I carbonari

Pubblicato il 29 ottobre 2014 da antonella landi

“La Carboneria è stata una società segreta rivoluzionaria italiana. Il nome derivava dal fatto che i settari dell’organizzazione avevano tratto il loro simbolismo ed i loro rituali dal mestiere dei carbonai, ovvero coloro che preparavano il carbone e lo vendevano al minuto. L’organizzazione, di tipo gerarchico, era molto rigida e aperta soltanto agli uomini. Gli iscritti alla Carboneria aspiravano soprattutto alla libertà politica e a un governo costituzionale: erano in gran parte intellettuali e studenti; alcune minoranze erano borghesi e classi sociali più elevate. I Carbonari si erano divisi in due settori o logge: quella civile, destinata alla protesta pacifica e alla propaganda, e quella militare, destinata alle azioni di guerriglia. Come in ogni società segreta, chi si iscriveva alla Carboneria non ne doveva conoscere tutte le finalità fin dal momento della sua adesione: gli adepti erano infatti inizialmente chiamati apprendisti, diventavano maestri e, infine, grandi maestri. Per non farsi identificare, ricorrevano a degli pseudonimi.”

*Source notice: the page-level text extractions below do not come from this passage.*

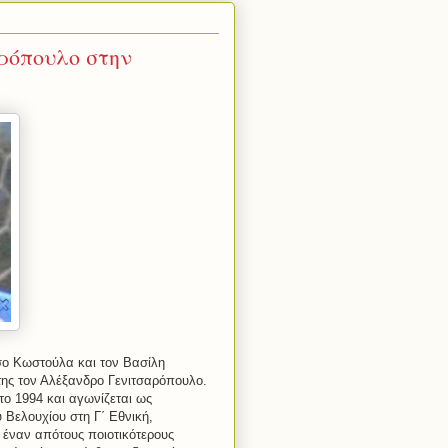
ρόπουλο στην
άσο Κωστούλα και τον Βασίλη
της τον Αλέξανδρο Γενιτσαρόπουλο.
το 1994 και αγωνίζεται ως
 Βελουχίου στη Γ΄ Εθνική,
 έναν απότους ποιοτικότερους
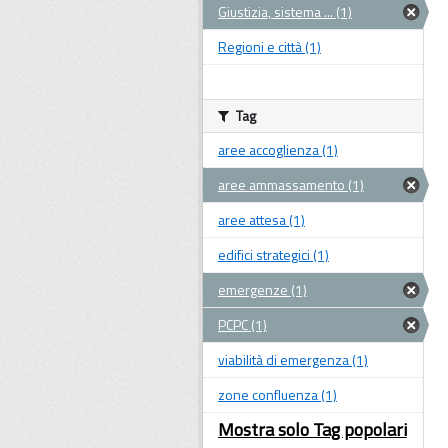
Giustizia, sistema ... (1)
Regioni e città (1)
Tag
aree accoglienza (1)
aree ammassamento (1)
aree attesa (1)
edifici strategici (1)
emergenze (1)
PCPC (1)
viabilità di emergenza (1)
zone confluenza (1)
Mostra solo Tag popolari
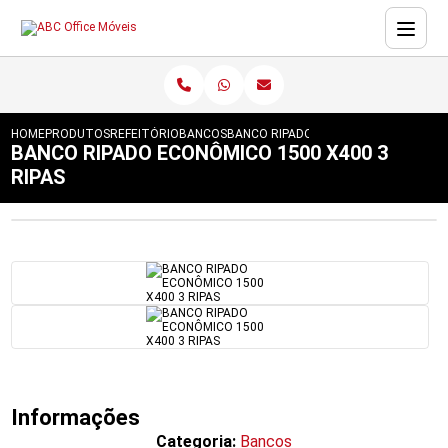
HOME
PRODUTOS
REFEITÓRIO
BANCOS
BANCO RIPADO ECONÔMICO 1500 X400
BANCO RIPADO ECONÔMICO 1500 X400 3
RIPAS
Informações
Categoria:
Bancos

“Cioè? Si cambiavano il nome?”
“Esattamente. Sarebbe come se noi, qualora decidessimo di rovesciare il potere costituito qui a scuola e cacciare preside, vicepreside e tutto l’entourage della sala dei bottoni, ci riunissimo in gran segreto per organizzare un piano e, tanto per cominciare, ci trovassimo dei nomi dietro cui celarci per non essere sgamati. Tipo, la Gine non si chiamerebbe più Ginevra, ma…?”
“CASSANDRA!”
“Bene, perfetto. Da questo momento la nostra Gine per noi sarà Cassandra.”

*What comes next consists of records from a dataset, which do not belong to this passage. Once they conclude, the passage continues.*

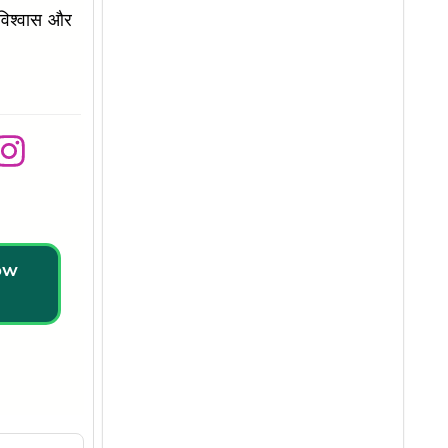
मविश्वास और
low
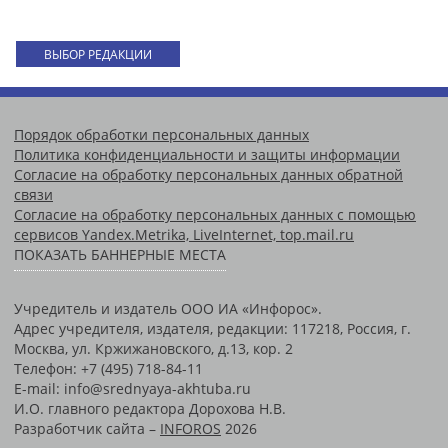
ВЫБОР РЕДАКЦИИ
Порядок обработки персональных данных
Политика конфиденциальности и защиты информации
Согласие на обработку персональных данных обратной
связи
Согласие на обработку персональных данных с помощью
сервисов Yandex.Metrika, LiveInternet, top.mail.ru
ПОКАЗАТЬ БАННЕРНЫЕ МЕСТА
Учредитель и издатель ООО ИА «Инфорос».
Адрес учредителя, издателя, редакции: 117218, Россия, г.
Москва, ул. Кржижановского, д.13, кор. 2
Телефон: +7 (495) 718-84-11
E-mail: info@srednyaya-akhtuba.ru
И.О. главного редактора Дорохова Н.В.
Разработчик сайта –
INFOROS
2026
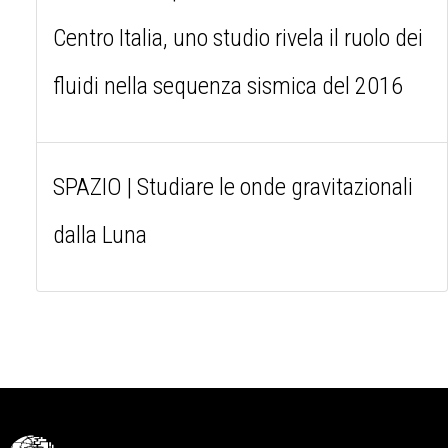
Centro Italia, uno studio rivela il ruolo dei
fluidi nella sequenza sismica del 2016
SPAZIO | Studiare le onde gravitazionali
dalla Luna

“Toh, allora lo voglio anch’io un nome novo!”
“Benissimo, sceglitene pure uno.”
“CONSUELO!”
“Ok, tu sarai per noi Consuelo.”
“E io?”
“A te lo scelgo io: siamo amiche, sono la tua compagna di banco e ti conosco bene: RAMONA!”

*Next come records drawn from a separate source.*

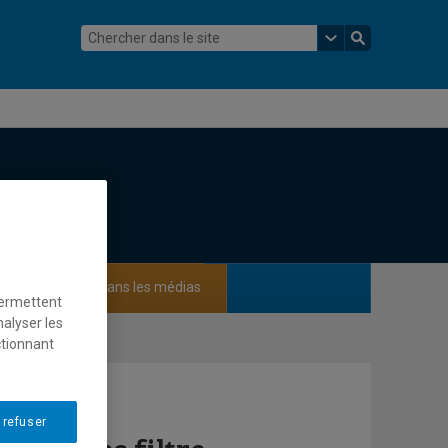
ements
Dans les médias
permettent
nalyser les
ctionnant
 refuser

“No, io Ramona non lo voglio! E’ un nome da pornostar russa.”
“E’ perfetto invece, è il tuo!”
“Macché il mio professoressa, io non lo voglio!”
“E io profe invece come mi potrei chiamare?”
“Te un nome diverso da quello vero ce l’hai già dall’anno scorso: TIZIANO.”
“Ah, ok, mi va bene, ci sto.”
“Professoressa non è giusto, io Ramona non lo voglio!”
“Sssh, silenzio Ramona, da brava. Andiamo avanti: a te laggiù, che nome piacerebbe?”
“SANDOKAN.”
“Meraviglioso. Ti sta benissimo perché è esotico come te.”
“Professoressa scusi, io non voglio essere Ramona. Non mi rappresenta.”
“Ramona, dai, non interrompere i lavori in continuazione, non è che queste riunioni carbonare possono prolungarsi troppo, ricordiamoci che siamo clandestini e sotterranei. Passiamo alla fila dietro: tu che nome vorresti?”
“ROCCO.”
“Benissimo, oltretutto una scelta sessualmente beneaugurante. Da oggi sarai Rocco. Ricordiamoci che ci sono tre assenti, due maschi e una ragazza: anche loro dovranno mutare nome, glielo dovete dire così intanto ci pensano.”
“Va be’, lei si chiamerà POPPEA per forza, con quelle du’ tette!”
“Hai ragione. Poppea è perfetto. Oggi mandatele un messaggino per anticiparglielo.”
“Professoressa però non è giusto: tutti hanno un nome bello. A me questo Ramona mi fa schifo, non lo sopporto!”
“Ramona, basta dai. Andiamo avanti ragazzi, su che tra un po’ suona. E non dimenticate che dobbiamo trovare un nome anche per me.”
“Lei?! Lei è ELETTRA.”

Poiché io la tragedia di Sofocle non gliel’ho mai fatta, il sospetto è che lo abbiano scelto per altri motivi a me attualmente oscuri, su cui indagherò.